* _Work order_
Name every industry that the text on the silicone-breaking enzyme lists as using siloxane chemicals.

* _Extract_
· · ·
For the very first time, researchers have developed an enzyme capable of breaking stubborn man-made bonds found in widely used chemicals known as siloxanes, or silicones. This is a significant breakthrough as it is a step towards making these chemicals biodegradable, which typically linger in the environment.
“Nature is an amazing chemist, and her repertoire now includes breaking bonds in siloxanes previously thought to evade attack by living organisms,” explains Frances Arnold, a Nobel Prize-winning professor at Caltech. She, along with her colleague Dimitris (Dimi) Katsoulis from Dow Inc., used directed evolution to create the new silicone-carbon bond-cleaving enzyme. The findings have been published in the journal Science on January 26.
While the practical applications of the engineered enzyme could be a decade away or more, its development opens up the possibility that siloxanes could one day be degraded biologically. Katsoulis mentions that nature doesn’t use silicon-carbon bonds, “but we do and have been for about 80 years. The volatile nature of some of these compounds warrants health and environmental research to properly understand the degradation mechanisms of these materials in the environment.”
Siloxane chemicals can be found in countless products including household cleaning, personal care items, and in various industries such as automotive, construction, electronics, and aerospace. The compounds’ chemical backbone is comprised of silicon-oxygen bonds, and they often have carbon-containing groups such as methyl attached to the silicon atoms.
These chemicals are believed to persist in the environment for days to months, and ongoing research aims to provide greater scientific understanding of the health and environmental safety of silicone materials. The compounds naturally start to fragment into smaller pieces, especially in soil or aquatic environments, and those fragments become volatile or escape into the air, where they undergo degradation by reacting with free radicals in the atmosphere. Of all the bonds in siloxanes, the silicon-carbon bonds are the slowest to break down.
· · ·
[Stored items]
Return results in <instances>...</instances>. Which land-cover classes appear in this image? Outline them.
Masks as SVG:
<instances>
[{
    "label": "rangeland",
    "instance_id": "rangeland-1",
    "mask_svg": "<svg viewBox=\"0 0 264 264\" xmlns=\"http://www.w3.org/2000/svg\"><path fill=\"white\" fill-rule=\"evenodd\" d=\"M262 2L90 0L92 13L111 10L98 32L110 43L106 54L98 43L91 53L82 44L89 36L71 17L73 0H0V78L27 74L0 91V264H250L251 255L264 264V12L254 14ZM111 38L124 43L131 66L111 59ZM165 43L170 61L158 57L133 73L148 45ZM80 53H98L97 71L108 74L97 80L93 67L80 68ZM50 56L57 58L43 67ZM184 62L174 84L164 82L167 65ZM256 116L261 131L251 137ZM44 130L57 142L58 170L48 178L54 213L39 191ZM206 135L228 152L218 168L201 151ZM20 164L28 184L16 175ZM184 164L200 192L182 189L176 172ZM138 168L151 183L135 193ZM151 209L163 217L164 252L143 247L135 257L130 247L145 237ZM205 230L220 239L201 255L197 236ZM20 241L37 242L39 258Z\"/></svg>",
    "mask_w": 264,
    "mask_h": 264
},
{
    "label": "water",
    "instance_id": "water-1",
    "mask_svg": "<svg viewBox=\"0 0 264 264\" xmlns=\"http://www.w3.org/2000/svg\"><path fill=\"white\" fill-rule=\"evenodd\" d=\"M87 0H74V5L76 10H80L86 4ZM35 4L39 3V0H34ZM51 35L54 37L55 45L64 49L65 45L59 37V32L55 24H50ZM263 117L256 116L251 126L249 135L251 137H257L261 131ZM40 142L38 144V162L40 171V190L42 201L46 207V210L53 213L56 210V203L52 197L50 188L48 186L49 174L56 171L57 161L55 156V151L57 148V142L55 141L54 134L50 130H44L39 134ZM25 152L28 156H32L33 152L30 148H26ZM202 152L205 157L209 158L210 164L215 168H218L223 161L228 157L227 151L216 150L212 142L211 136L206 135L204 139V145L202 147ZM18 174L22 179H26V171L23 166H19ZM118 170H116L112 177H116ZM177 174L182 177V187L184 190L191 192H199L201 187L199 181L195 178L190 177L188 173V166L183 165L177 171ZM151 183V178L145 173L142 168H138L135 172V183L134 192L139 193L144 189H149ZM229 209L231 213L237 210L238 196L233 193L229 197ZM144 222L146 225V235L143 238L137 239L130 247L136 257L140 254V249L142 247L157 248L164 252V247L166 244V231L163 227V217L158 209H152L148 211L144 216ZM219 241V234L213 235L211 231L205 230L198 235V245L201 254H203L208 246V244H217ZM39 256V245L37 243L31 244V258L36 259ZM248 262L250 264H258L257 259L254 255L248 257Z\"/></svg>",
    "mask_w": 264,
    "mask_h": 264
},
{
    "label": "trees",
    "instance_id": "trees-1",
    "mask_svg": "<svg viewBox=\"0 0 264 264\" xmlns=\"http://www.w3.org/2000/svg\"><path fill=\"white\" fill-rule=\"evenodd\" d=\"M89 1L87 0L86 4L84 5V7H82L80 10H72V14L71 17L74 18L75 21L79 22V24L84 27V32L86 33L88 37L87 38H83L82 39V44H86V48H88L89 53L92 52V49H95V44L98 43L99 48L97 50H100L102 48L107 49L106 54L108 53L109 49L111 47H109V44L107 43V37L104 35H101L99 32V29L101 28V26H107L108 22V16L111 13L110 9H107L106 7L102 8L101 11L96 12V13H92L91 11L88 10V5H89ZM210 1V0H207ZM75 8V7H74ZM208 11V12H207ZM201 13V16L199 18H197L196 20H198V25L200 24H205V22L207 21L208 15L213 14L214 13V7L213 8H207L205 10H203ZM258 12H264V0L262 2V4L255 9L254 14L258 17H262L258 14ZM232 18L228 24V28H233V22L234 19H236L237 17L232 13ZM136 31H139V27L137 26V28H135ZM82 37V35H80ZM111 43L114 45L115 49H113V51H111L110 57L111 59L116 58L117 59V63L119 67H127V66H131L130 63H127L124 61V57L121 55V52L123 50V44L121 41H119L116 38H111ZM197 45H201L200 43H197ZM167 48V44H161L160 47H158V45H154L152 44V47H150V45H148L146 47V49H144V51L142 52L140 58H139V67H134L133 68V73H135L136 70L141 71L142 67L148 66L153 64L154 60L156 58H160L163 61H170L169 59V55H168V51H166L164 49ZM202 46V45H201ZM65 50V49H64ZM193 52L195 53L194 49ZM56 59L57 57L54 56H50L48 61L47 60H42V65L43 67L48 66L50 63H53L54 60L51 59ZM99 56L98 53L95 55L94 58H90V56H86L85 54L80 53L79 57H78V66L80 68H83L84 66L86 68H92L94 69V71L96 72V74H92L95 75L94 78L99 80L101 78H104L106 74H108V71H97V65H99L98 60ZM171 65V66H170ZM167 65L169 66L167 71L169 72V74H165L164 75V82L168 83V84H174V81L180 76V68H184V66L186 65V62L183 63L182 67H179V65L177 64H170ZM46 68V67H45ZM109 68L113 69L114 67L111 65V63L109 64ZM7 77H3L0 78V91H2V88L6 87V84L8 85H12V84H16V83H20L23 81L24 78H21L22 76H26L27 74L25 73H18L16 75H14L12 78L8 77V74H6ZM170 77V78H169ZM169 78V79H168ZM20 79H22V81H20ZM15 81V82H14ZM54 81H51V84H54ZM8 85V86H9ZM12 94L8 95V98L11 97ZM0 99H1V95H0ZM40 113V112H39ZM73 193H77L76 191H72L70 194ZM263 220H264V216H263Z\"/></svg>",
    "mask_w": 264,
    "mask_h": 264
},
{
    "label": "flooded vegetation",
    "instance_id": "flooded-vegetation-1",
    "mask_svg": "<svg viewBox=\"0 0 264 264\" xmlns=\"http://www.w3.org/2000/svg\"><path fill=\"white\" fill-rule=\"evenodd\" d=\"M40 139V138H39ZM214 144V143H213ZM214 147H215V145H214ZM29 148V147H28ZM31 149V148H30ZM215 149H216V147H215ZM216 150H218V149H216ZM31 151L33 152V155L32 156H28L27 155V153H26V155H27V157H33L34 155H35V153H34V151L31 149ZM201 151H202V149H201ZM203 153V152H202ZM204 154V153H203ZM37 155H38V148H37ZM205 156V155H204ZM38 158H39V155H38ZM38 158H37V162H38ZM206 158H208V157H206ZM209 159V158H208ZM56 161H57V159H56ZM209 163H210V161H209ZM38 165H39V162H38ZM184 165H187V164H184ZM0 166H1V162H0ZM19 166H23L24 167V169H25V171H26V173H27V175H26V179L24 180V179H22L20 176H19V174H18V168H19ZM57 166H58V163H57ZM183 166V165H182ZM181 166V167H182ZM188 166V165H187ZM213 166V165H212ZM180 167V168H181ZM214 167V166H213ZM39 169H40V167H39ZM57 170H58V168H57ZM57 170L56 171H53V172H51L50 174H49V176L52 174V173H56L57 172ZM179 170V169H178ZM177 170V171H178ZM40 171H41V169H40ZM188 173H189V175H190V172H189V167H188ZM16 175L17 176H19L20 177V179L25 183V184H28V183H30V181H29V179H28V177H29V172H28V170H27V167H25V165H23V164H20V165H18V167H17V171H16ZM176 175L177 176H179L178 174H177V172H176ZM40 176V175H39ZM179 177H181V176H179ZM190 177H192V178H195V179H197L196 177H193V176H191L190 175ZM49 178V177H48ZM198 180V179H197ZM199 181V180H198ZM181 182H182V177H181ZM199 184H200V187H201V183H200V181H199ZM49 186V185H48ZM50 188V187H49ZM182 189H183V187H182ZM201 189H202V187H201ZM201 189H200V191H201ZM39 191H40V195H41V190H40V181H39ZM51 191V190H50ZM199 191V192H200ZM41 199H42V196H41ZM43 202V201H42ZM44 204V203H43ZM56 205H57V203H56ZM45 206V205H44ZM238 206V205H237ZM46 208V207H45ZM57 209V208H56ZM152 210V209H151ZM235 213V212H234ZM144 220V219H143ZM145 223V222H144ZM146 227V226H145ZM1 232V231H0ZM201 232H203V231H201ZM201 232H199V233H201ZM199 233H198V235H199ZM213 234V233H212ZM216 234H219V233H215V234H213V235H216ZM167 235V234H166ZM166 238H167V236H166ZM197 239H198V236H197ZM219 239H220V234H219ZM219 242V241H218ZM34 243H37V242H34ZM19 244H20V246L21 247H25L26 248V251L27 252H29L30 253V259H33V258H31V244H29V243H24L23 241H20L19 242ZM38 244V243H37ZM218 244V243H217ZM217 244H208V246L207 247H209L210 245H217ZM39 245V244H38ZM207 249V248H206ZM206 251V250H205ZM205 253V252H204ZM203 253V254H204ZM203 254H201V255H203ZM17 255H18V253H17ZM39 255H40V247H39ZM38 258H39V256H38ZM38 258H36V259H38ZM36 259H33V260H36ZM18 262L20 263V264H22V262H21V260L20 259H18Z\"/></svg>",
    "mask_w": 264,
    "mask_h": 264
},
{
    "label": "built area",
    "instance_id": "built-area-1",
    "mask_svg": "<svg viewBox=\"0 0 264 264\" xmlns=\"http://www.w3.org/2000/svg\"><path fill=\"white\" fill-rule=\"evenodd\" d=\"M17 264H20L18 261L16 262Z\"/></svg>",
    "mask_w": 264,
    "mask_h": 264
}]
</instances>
· · ·
* _Output of the task_
Automotive, construction, electronics, and aerospace.